Il tressaillit.
Le menuet, monsieur, c’est la reine des danses, et la danse des Reines, entendez-vous? Depuis qu’il n’y a plus de Rois, il n’y a plus de menuet.
Et il commença, en style pompeux, un long éloge dithyrambique auquel je ne compris rien. Je voulus me faire décrire les pas, tous les mouvements, les poses.

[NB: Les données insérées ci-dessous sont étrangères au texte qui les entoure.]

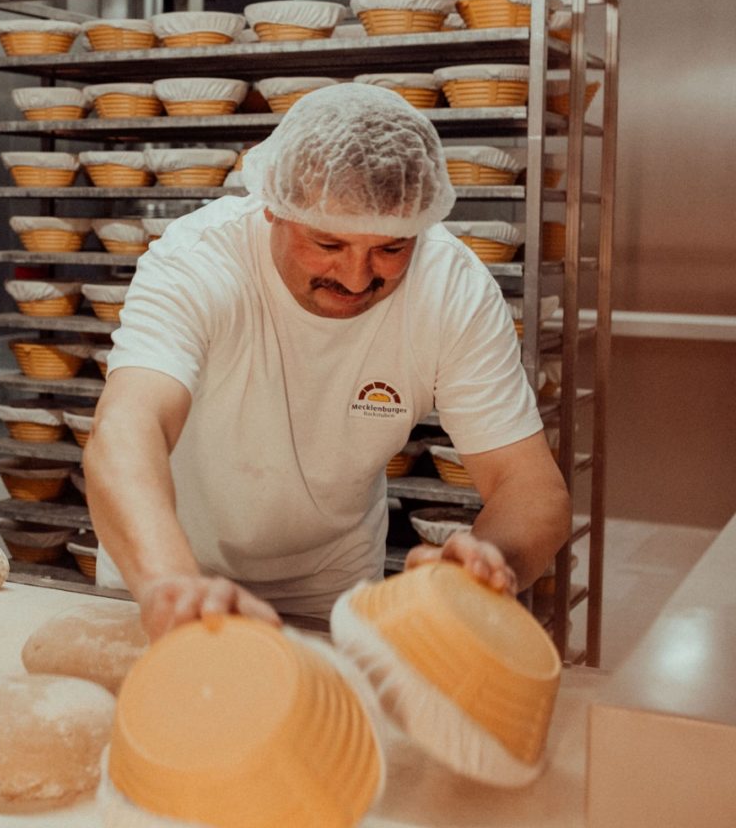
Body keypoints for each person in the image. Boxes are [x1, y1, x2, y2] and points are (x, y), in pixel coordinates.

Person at [84, 82, 571, 640]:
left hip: (328, 590)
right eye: (329, 244)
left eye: (391, 248)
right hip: (164, 570)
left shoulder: (451, 289)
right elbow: (126, 426)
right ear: (273, 208)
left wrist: (486, 562)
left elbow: (532, 488)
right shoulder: (196, 262)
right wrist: (169, 581)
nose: (357, 277)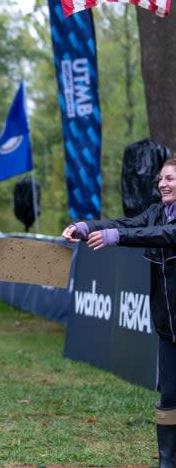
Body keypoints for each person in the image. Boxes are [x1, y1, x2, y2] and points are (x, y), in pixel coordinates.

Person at [62, 157, 176, 468]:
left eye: (170, 178)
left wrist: (118, 238)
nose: (163, 184)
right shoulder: (157, 211)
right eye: (161, 179)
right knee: (169, 398)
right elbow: (129, 224)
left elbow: (166, 235)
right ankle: (167, 462)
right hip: (168, 325)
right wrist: (86, 227)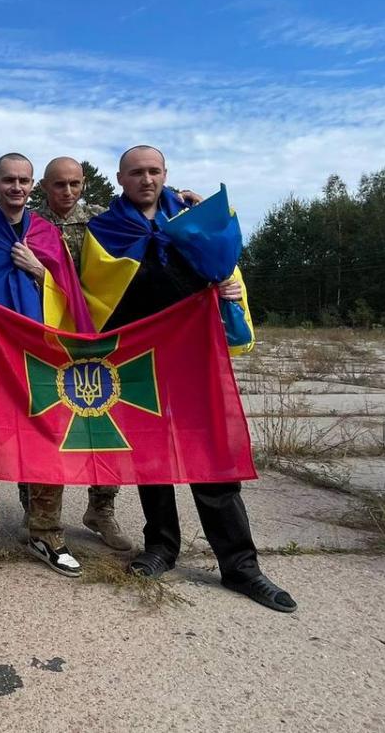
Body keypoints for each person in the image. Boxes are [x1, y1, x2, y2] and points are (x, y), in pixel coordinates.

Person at [90, 144, 295, 613]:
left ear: (166, 174)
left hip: (194, 357)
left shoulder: (194, 214)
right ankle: (160, 548)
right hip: (140, 359)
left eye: (154, 171)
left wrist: (230, 288)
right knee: (152, 462)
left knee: (212, 462)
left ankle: (241, 566)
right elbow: (96, 295)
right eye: (137, 172)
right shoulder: (103, 231)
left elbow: (221, 268)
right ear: (120, 178)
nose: (147, 179)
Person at [0, 156, 132, 552]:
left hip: (82, 338)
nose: (67, 192)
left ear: (84, 184)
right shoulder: (1, 225)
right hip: (8, 346)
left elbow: (147, 208)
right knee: (9, 429)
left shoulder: (101, 222)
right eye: (59, 185)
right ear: (46, 187)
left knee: (88, 429)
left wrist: (182, 201)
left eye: (74, 184)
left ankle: (99, 511)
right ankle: (16, 522)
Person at [0, 153, 91, 578]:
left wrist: (40, 272)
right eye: (8, 180)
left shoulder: (49, 235)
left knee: (48, 438)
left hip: (41, 356)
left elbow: (72, 295)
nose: (17, 187)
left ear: (33, 186)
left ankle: (46, 532)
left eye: (24, 181)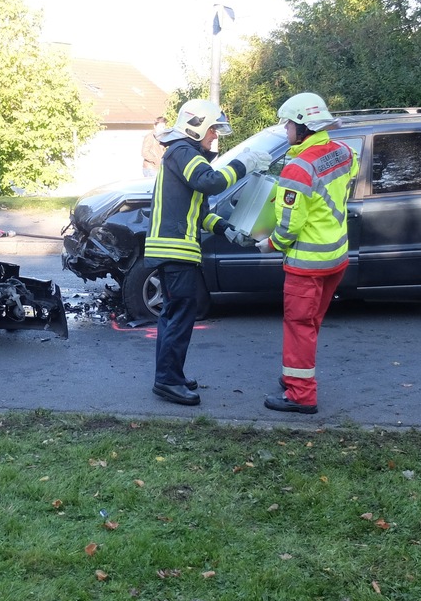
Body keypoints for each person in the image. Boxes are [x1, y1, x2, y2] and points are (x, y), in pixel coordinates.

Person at [255, 92, 359, 415]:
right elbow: (349, 174)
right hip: (336, 258)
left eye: (288, 124)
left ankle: (301, 395)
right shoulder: (343, 152)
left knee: (299, 326)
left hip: (307, 264)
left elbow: (290, 224)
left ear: (303, 127)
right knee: (310, 324)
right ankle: (293, 376)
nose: (285, 130)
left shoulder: (298, 168)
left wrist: (269, 244)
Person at [147, 99, 247, 405]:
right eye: (213, 130)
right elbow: (210, 182)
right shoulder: (183, 151)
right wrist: (244, 165)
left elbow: (200, 211)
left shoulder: (181, 154)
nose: (215, 136)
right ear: (197, 127)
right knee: (179, 317)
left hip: (172, 250)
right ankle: (167, 381)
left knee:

Il s’embrouillait, s’exaspérant de son impuissance, nerveux et désolé.
Et soudain, se tournant vers son antique compagne, toujours silencieuse et grave:
—Elise, veux-tu, dis, veux-tu, tu seras bien gentille, veux-tu que nous montrions à monsieur ce que c’était?
Elle tourna ses yeux inquiets de tous les côtés, puis se leva sans dire un mot et vint se placer en face de lui.
Alors je vis une chose inoubliable.
Ils allaient et venaient avec des simagrées enfantines, se souriaient, se balançaient, s’inclinaient, sautillaient pareils à deux vieilles poupées qu’aurait fait danser une mécanique ancienne, un peu brisée, construite jadis par un ouvrier fort habile, suivant la manière de son temps.
Et je les regardais, le cœur troublé de sensations extraordinaires, l’âme émue d’une indicible mélancolie. Il me semblait voir une apparition lamentable et comique, l’ombre démodée d’un siècle. J’avais envie de rire et besoin de pleurer.
Tout à coup ils s’arrêtèrent, ils avaient terminé les figures de la danse. Pendant quelques secondes ils restèrent debout l’un devant l’autre, grimaçant d’une façon surprenante; puis ils s’embrassèrent en sanglotant.